Sunday, April 10, 2016

Resiko Sebuah Keputusan



Apa yang kita alami hari ini adalah hasil keputusan masa lalu. Keputusan Anda hari ini yang akan menentukan masa depan Anda.



Kenapa Anda sekarang menjadi dokter hewan? Kenapa Anda bisa menjadi sarjana peternakan? Kenapa Anda kini menjadi pengusaha? Kenapa Anda jadi eksekutif perusahaan? Kenapa Anda jadi birokrat? Semua pertanyaan itu dapat Anda jawab, “itulah keputusan saya di masa lalu”.

Hidup adalah tentang bagaimana kita mengambil keputusan. Apa yang Anda nikmati hari ini adalah hasil keputusan masa lalu. Jika saat ini Anda setiap hari dipusingkan untuk mengambil keputusan-keputusan besar, besar kemungkinan posisi Anda hari ini adalah seorang pemimpin yang penting.

Pada umumnya, semakin tinggi level kepemimpinan, semakin berat keputusan yang diambil dan semakin besar pula dampak lahirnya sebuah keputusan. Setiap keputusan yang kita ambil memiliki konsekuensi masing-masing. Itulah ujian kehidupan. Seorang lulusan SMA akan berhadapan dengan berbagai pilihan untuk melanjutkan kuliah. Mau di Fakultas apa? Di perguruan tinggi mana? Banyak aspek yang harus dipertimbangkan ketika seorang anak muda mau melanjutkan pendidikan tinggi. Itulah saat yang sangat baik untuk belajar mengambil keputusan.

Cara pemimpin Mengambil Keputusan
 
Sebenarnya seperti apa cara para pemimpin mengambil keputusan yang cepat dan akurat?  Berikut ini beberapa tips untuk Anda. Pertama, gunakan aturan deadline. Di kalangan wartawan, deadline adalah “makanan sehari-hari”.  Di  balik  kecepatan wartawan menulis hasil liputan, terdapat pekerjaan berat dan menantang, yakni mengambil keputusan tentang siapa yang harus dihubungi, bagaimana jika target narasumber menolak diwawancarai, bagaimana jika berita ini ternyata kurang menarik publik dan berbagai aspek lainnya.  Saat itu wartawan harus dapat mengambil keputusan, bagian mana yang akan diangkat menjadi tulisan dan mana yang dibuang, dengan segala konsekuansinya. 
Dengan menetapkan deadline dalam mengambil keputusan, Anda akan dipaksa untuk cepat berpikir. Deadline akan memaksa Anda untuk cepat menilai kelebihan dan kekurangan dari suatu keputusan, sehingga Anda dapat dengan cepat mengambil keputusan. Dalam menetapkan deadline perlu dicari waktu yang pas, apakah cukup beberapa menit, sehari, atau satu minggu. Menetapkan deadline juga sebuah keputusan!

Kedua , berpikir hitam dan putih. Ada beberapa saat dimana Anda memiliki pilihan lebih banyak daripada yang Anda butuhkan. Berlebihan, dalam semua hal, membingungkan Anda dan akhirnya dapat menyebabkan kelumpuna  analisa (analysis paralysis). Dalam kasus ini, cobalah untuk menilai opsi dengan sederhana, antara opsi yang baik dan opsi yang buruk, dimana hal tersebut akan menyederhanakan dan mempercepat proses pengambilan keputusan yang optimal. 

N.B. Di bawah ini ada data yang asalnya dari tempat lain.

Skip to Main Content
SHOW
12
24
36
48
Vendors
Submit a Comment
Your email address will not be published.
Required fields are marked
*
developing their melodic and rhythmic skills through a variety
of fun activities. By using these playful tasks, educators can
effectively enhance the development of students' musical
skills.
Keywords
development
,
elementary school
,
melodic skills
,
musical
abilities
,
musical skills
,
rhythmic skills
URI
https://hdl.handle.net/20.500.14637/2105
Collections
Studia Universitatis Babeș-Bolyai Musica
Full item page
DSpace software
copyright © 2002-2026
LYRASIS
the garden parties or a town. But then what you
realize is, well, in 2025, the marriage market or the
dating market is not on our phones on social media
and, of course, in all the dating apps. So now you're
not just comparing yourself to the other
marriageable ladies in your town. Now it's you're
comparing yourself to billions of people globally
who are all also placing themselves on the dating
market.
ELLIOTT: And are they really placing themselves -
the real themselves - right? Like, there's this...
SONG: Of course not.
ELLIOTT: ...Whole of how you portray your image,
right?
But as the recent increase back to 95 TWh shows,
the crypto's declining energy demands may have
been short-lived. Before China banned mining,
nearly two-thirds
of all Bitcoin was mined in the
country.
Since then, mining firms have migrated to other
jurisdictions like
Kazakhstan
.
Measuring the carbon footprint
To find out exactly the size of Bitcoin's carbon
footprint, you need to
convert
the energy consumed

Ketiga, letakkan alternatif ke dalam tas. Jika semua opsi terlihat memiliki nilai yang sama, tulislah beberapa alternatif terbaik pada beberapa potong kertas dan letakkan kertas tersebut didalam tas. Keputusan Anda akan ditentukan dengan kertas yang akan Anda ambil secara acak dari tas tersebut.

Keempat, fokus pada saat Ini. Kadang kita bingung ketika mencoba melihat sejauh mana pengaruh keputusan kita saat ini di masa yang akan datang. Hal ini dapat menguras pikiran, karena kita berusaha untuk melihat setiap langkah dan akibat dari langkah tersebut. Jika mengalami kerumitan seperti ini sebaiknya, buatlah keputusan berdasarkan apa yang akan membuat langkah selanjutnya menjadi lebih mudah. Tidak usah berpikir terlalu jauh.

Kelima, tidak perlu takut gagal. Ketakutan akan hasil yang buruk membuat pemimpin mengambil keputusan dengan waktu yang lama. Akhirnya, Anda beresiko untuk tidak mengambil keputusan sama sekali karena telah menghabiskan waktu dan tenaga untuk pertanyaan yang tidak perlu. Cara berfikir yang seperti ini mesti diubah.

Kita perlu bahwa menunda-nunda keputusan sama buruknya dengan membuat keputusan yang buruk. Anda bisa menyelamatkan kembali keputusan yang buruk, serta belajar dari keputusan tersebut. Tetapi tidak mengambil keputusan sama sekali berarti tidak dapat menentukan bagaimana hidup Anda akan berjalan.

Berdoalah Sebelum mengambil Keputusan
 
Tak kalah pentingnya adalah, setiap akan mengambil keputusan, berdoalah. Mintalah kepada Yang Maha Kuasa untuk memberikan petunjuk agar dapat mengambil keputusan terbaik.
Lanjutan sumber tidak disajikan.